Avec l'augmentation du bien-être, le taux de natalité baisse. Partout. Sans exception. La corrélation démographique est l'une des plus robustes des sciences sociales [1].

| Pays | Taux de fécondité | Seuil de renouvellement |
|---|---|---|
| Corée du Sud | 0,72 | -- |
| Séoul (seul) | 0,64 | -- |
| Chine | ~1,00 | -- |
| Japon | 1,20 | -- |
| Allemagne | 1,35 | -- |
| Suisse | 1,39 | -- |
| Requis | 2,10 | Renouvellement |
| Nigeria | 5,10 | -- |
La Corée du Sud détient avec 0,72 enfant par femme la valeur la plus basse jamais mesurée dans un pays [2]. Aucun pays industrialisé n'atteint la valeur de 2,1 nécessaire au renouvellement des générations. Pas un seul.
La Chine, qui compte officiellement 1,4 milliard d'habitants, a un taux de fécondité d'environ 1,0. La population chinoise diminue depuis 2022, chaque année de millions de personnes [3]. La politique de l'enfant unique (1979--2015) a laissé une bombe démographique qu'aucune mesure politique ne peut plus désamorcer.
Hans Rosling a forgé le terme Peak Child : le nombre maximal d'enfants sur Terre est déjà atteint. L'ONU estime que le pic des moins de cinq ans a été dépassé en 2017 [4]. La population mondiale croît encore, parce que les personnes déjà nées vivent plus longtemps. Mais la base se rétrécit.
L'Office fédéral de la statistique (OFS) a publié en avril 2025 sa neuvième série de scénarios démographiques [5] :

| Scénario | Population 2055 | Tendance |
|---|---|---|
| Référence | 10,5 mio | Croissance par la migration |
| Haut | 11,7 mio | Forte immigration |
| Bas | 9,3 mio | Recul dès 2041 |
La croissance dans le scénario de référence est presque exclusivement tirée par la migration. Bientôt, la Suisse comptera chaque année plus de décès que de naissances. Dans les deux scénarios, la société vieillit dramatiquement : le nombre des plus de 64 ans doublera, tandis que la population active stagnera ou diminuera.
Deux tendances se renforcent mutuellement :
Démographique : La part des personnes en âge de travailler (20--64 ans) baisse de 65 à 55 pour cent. Les baby-boomers partent à la retraite. Moins de cotisants financent plus de retraités.
Technologique : L'IA érode la base de cotisants restante en remplaçant des postes dont les cotisations salariales financent le système.
Deux cisailles qui s'ouvrent simultanément.

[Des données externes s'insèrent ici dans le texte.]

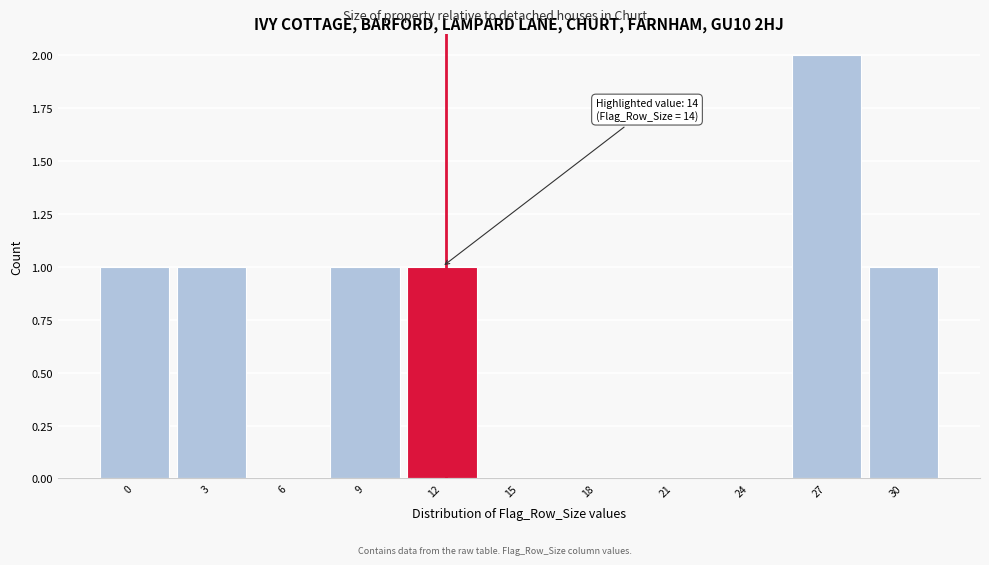

Reading left to right, transcribe all the data shown in this chart.

0=1	3=1	6=0	9=1	12=1	15=0	18=0	21=0	24=0	27=2	30=1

Pronostic : L'IA accélérera dramatiquement la transformation démographique dans les pays en développement. L'éducation, les opportunités de carrière pour les femmes, le mode de vie urbain -- tout fait baisser le taux de fécondité. L'IA rend ces processus accessibles, sans les décennies que l'Occident a mis pour y parvenir.
Une humanité qui se réduit produit moins -- et a besoin de moins. Le paradigme classique de croissance de l'économie s'effondre. Alors le monde a besoin de moins de main-d'oeuvre. Et l'IA est prête à combler exactement cette lacune.

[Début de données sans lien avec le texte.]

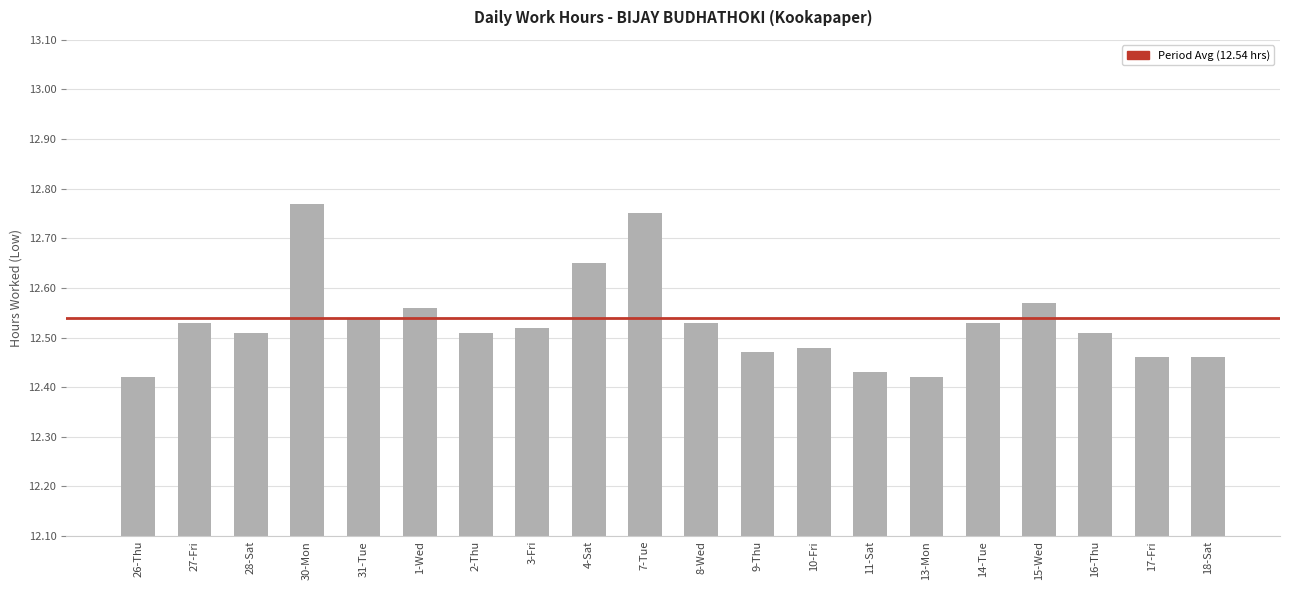

At which category does the chart reach its peak across all series?

30-Mon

Les systèmes de retraite, construits sur des générations croissantes, devront être repensés. L'AVS, financée par les cotisations salariales d'une population active en diminution, fait face à son défi le plus fondamental depuis sa création en 1948.
[1] Rosling, Hans: Factfulness: Ten Reasons We're Wrong About the World. Flatiron Books, 2018.
[2] Statistics Korea (KOSTAT): Birth Statistics 2023. Daejeon, 2024.
[3] National Bureau of Statistics of China: Statistical Communiqué 2022. Pékin, 2023.
[4] Nations Unies : World Population Prospects 2024. Département des affaires économiques et sociales, New York, 2024.
[5] Office fédéral de la statistique OFS : Scénarios démographiques 2025--2055, 9e série. Neuchâtel, avril 2025.